**Aufgabe:**
Überarbeite die folgenden Zeilen, indem du „image“ überall durch „frame“ ersetzt und sonst nichts änderst. Lass die Bilder in deiner Antwort weg.

== Vorliegende Daten ==

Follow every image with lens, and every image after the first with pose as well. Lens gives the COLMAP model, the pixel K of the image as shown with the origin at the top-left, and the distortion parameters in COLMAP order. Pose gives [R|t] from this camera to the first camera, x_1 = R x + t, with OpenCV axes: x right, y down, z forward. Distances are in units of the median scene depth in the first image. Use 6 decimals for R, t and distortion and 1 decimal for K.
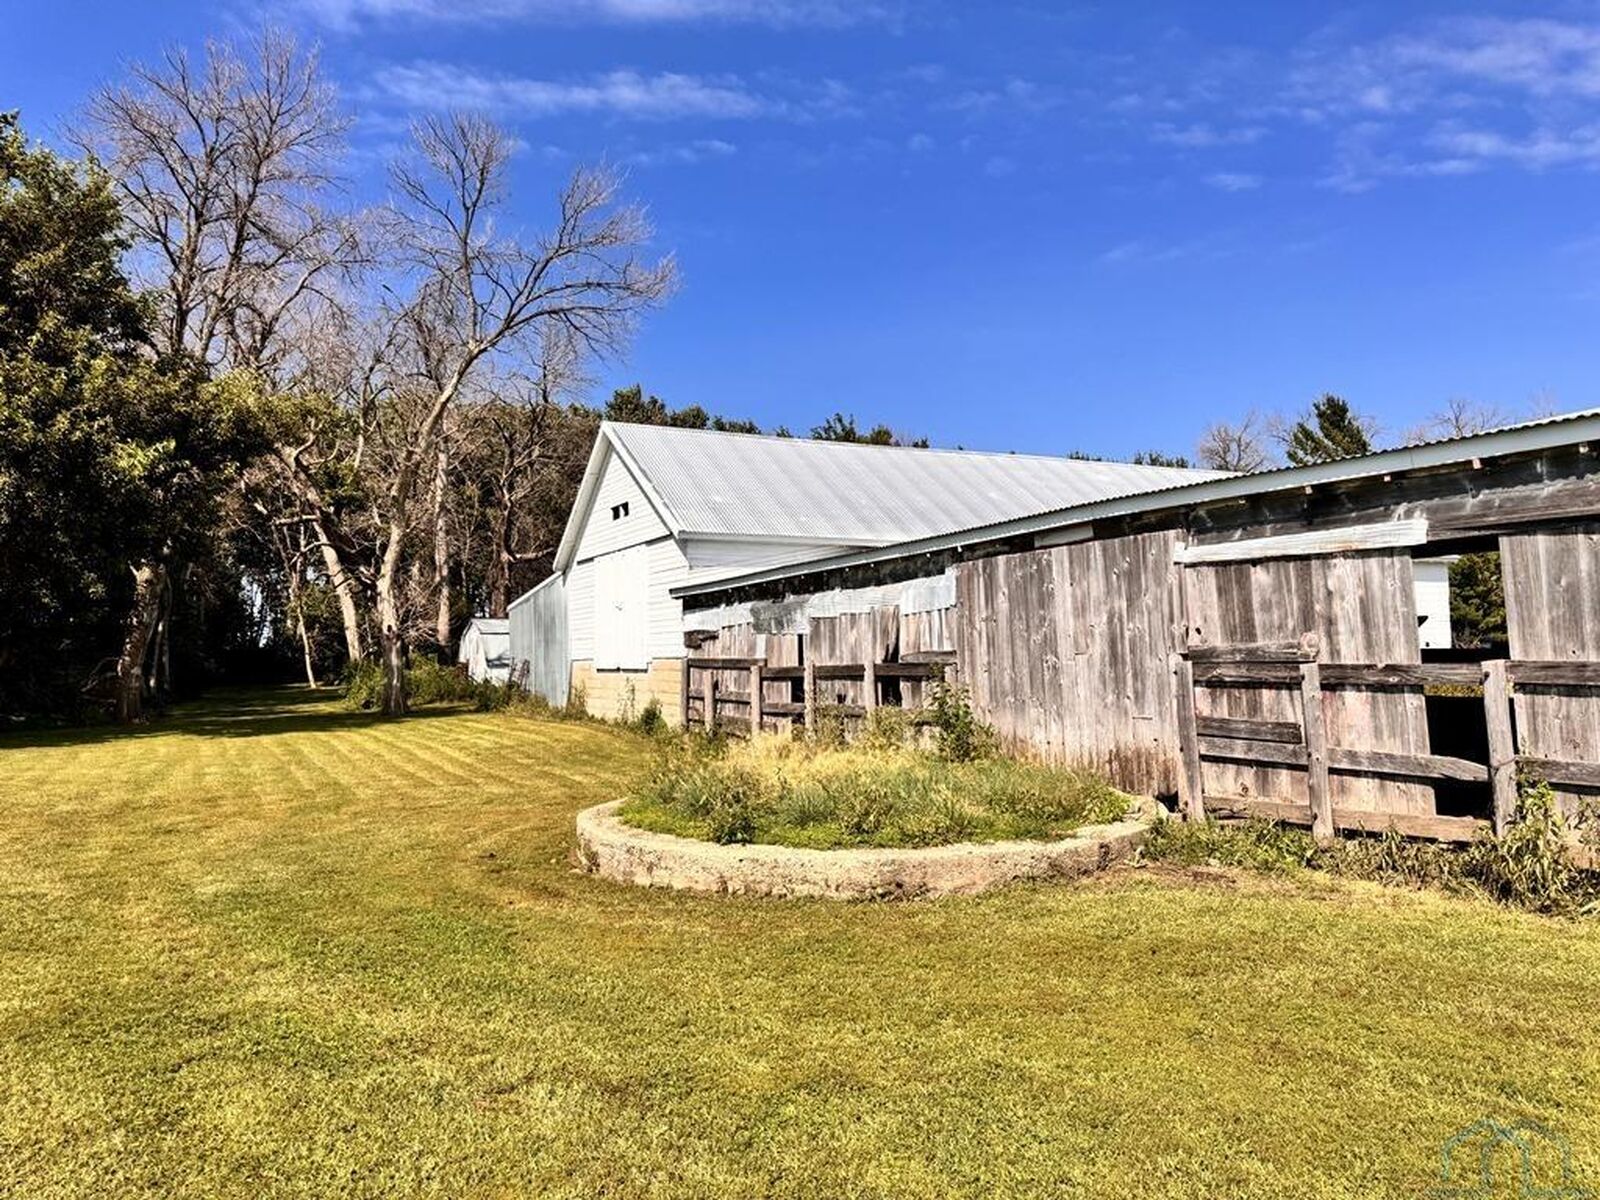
lens RADIAL K [[1186.0, 0, 851.4], [0, 1186.0, 595.9], [0, 0, 1]] dist [0.049521, -0.045726]
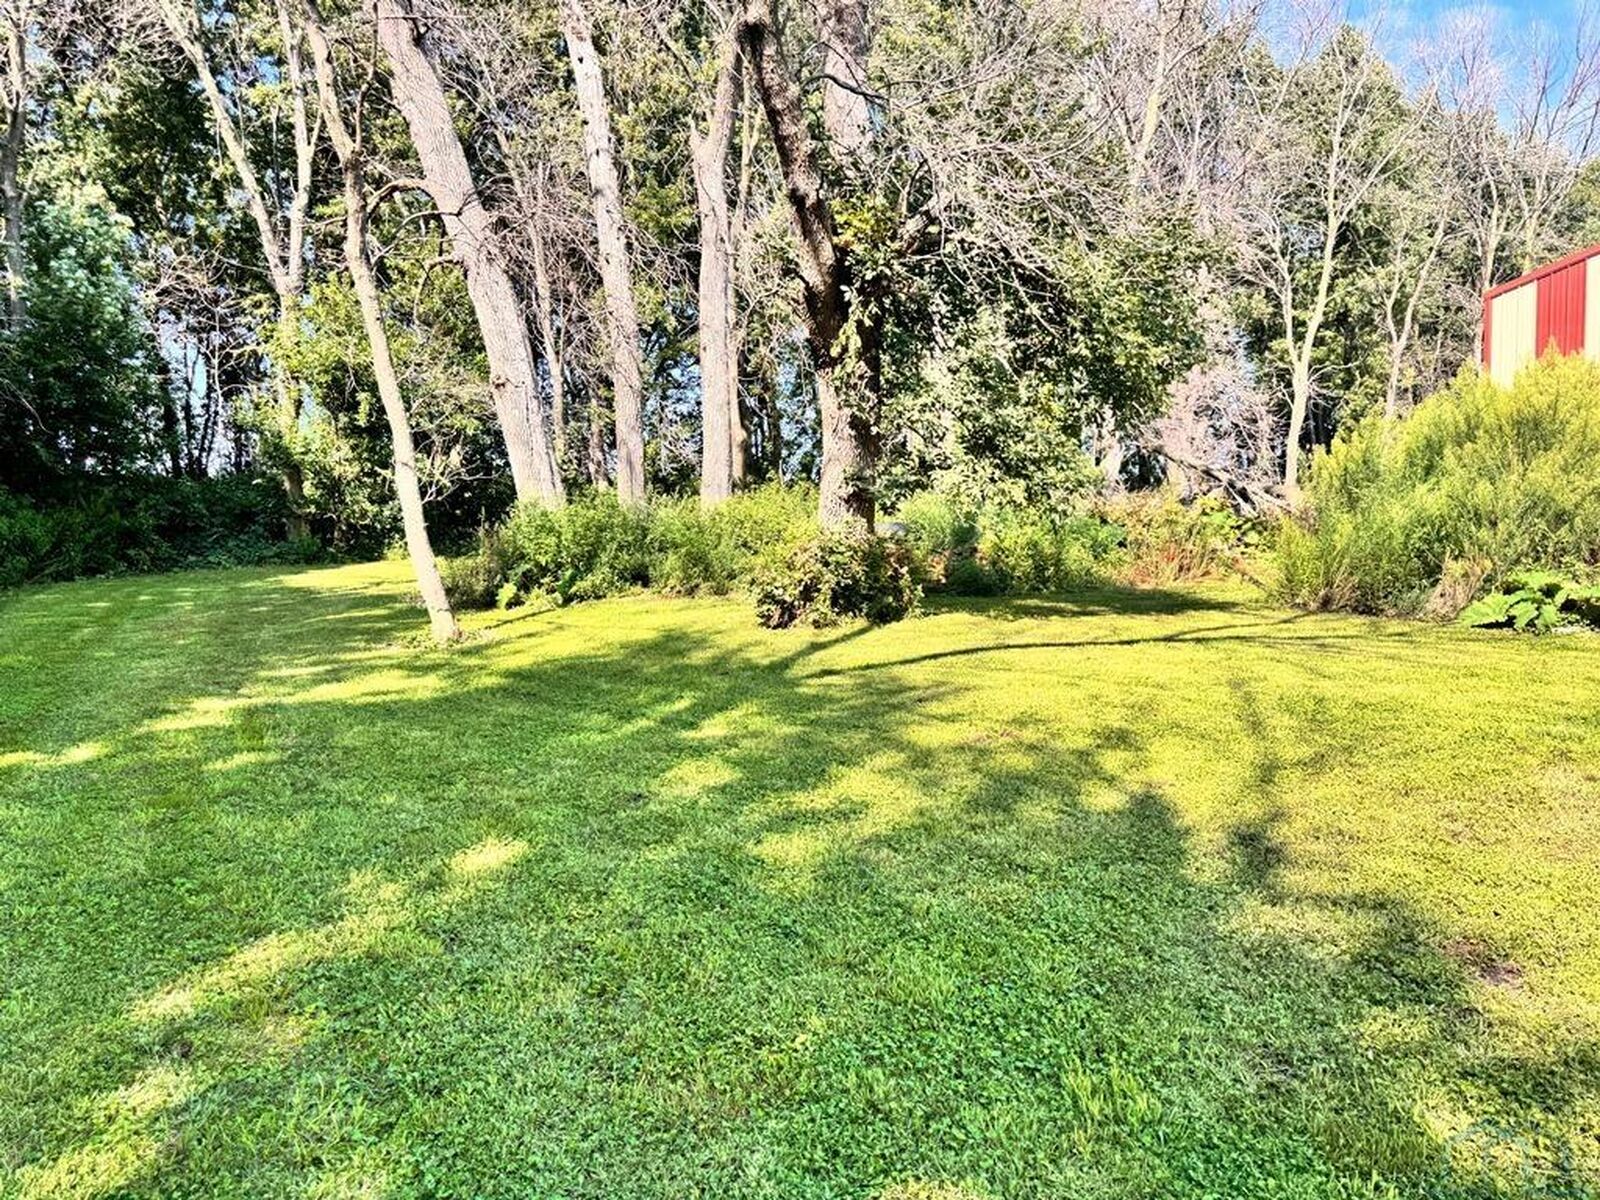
lens RADIAL K [[1186.0, 0, 851.4], [0, 1186.0, 595.9], [0, 0, 1]] dist [0.049521, -0.045726]
pose [[0.999370, 0.000294, 0.035481, -0.757584], [-0.005001, 0.991150, 0.132650, 0.076447], [-0.035128, -0.132744, 0.990528, 1.515368]]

===

**Lösung:**
Follow every frame with lens, and every frame after the first with pose as well. Lens gives the COLMAP model, the pixel K of the frame as shown with the origin at the top-left, and the distortion parameters in COLMAP order. Pose gives [R|t] from this camera to the first camera, x_1 = R x + t, with OpenCV axes: x right, y down, z forward. Distances are in units of the median scene depth in the first frame. Use 6 decimals for R, t and distortion and 1 decimal for K.
lens RADIAL K [[1186.0, 0, 851.4], [0, 1186.0, 595.9], [0, 0, 1]] dist [0.049521, -0.045726]
lens RADIAL K [[1186.0, 0, 851.4], [0, 1186.0, 595.9], [0, 0, 1]] dist [0.049521, -0.045726]
pose [[0.999370, 0.000294, 0.035481, -0.757584], [-0.005001, 0.991150, 0.132650, 0.076447], [-0.035128, -0.132744, 0.990528, 1.515368]]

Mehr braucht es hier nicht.